Right Where I Should Be

Despite my periodic campaigns to find a more routine and intellectually-stimulating job, I sometimes wonder if maybe I'm right where I should be. Maybe the fact that Cap called me on my second to last day of my lobster research internship last fall looking for a sternman wasn't so coincidental after all. And maybe, by very slim chance, the fact that I actually answered the lab phone when he called was yet another "non-coincidence."

I have recently been offered a lucrative position as fisheries observer. I've been thinking a lot about it lately. I've had many reservations regarding this job, one being that it involves a lot of travel, and I want to continue living on the Peninsula. The other day when I became motion sick from writing on the boat, I realized that I probably won't be able to be a fisheries observer for exactly that reason. The job description boils down to recording data (writing) on boats. This conclusion in addition to many other factors made me grateful for my current job. I have committed to work with Cap at least for the summer and possibly the fall.

Silly as it may sound, watching the Disney movie "Walle" tonight reminded me of the importance of living off of the land and the sea as opposed to becoming swept up in the movement to develop and modernize. Cap has told me on numerous occasions in an attempt to keep me on as his sternlady that "fishermen are needed" in the world today. I don't think I quite grasped the full meaning of this statement until this evening. Not only is fishing preserving a local tradition, but it is carrying on a way of life.

My closest friend is a farmer. I often feel like I can relate to her for this reason.

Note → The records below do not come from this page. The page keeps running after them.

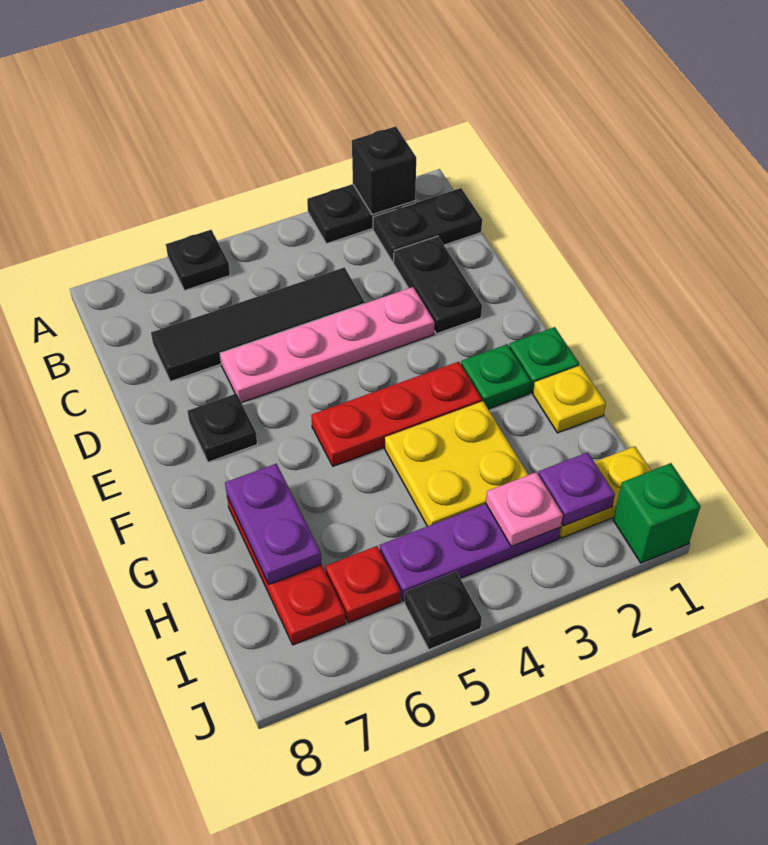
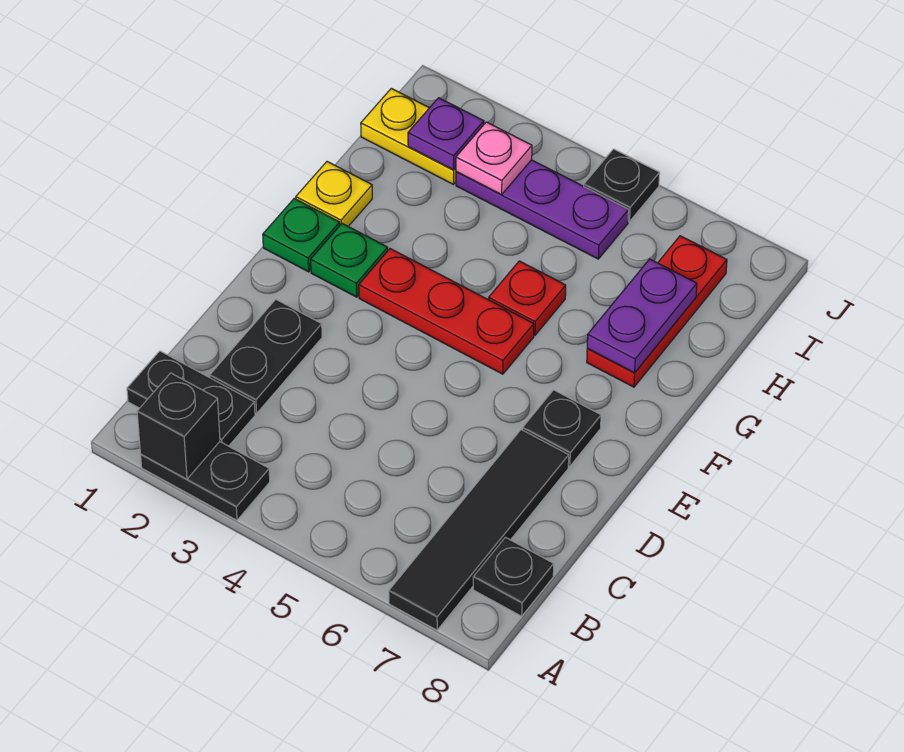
black 1x1 plate [166,230,230,291] -> black 1x1 plate moved to [473,537,554,616]
black 1x4 tile [151,267,365,382] -> black 1x4 tile turned to [389,430,569,630]
pink 1x4 plate [220,287,435,403] -> none
yellow 2x2 plate [385,401,528,526] -> none
red 1x1 plate [325,546,401,623] -> red 1x1 plate moved to [489,261,566,335]
green 1x1 brick [613,463,700,563] -> none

We have the same schedule (early to bed, early to rise) as well as the same sense of tedium (whether it's baiting traps or sowing seeds) and satisfaction (harvesting fish or vegetables). Our common values have led us to choose similar lifestyles. We speak the same language.

It is an ongoing struggle for me to choose between "climbing the ladder" (returning to school in order to qualify for bigger jobs with more rewards) versus "back to the land" (or the sea in my case). In some ways it's a conflict between the old way of life and the new. But what it really comes down to is values. The "new" life represents money, luxury, and prestige. The "old" life represents . . . doing what you love and what feels right. When the choices are cast in these terms, there's no question in my mind which path I need to take right now. And it doesn't involve puking over the rail of trawlers all summer.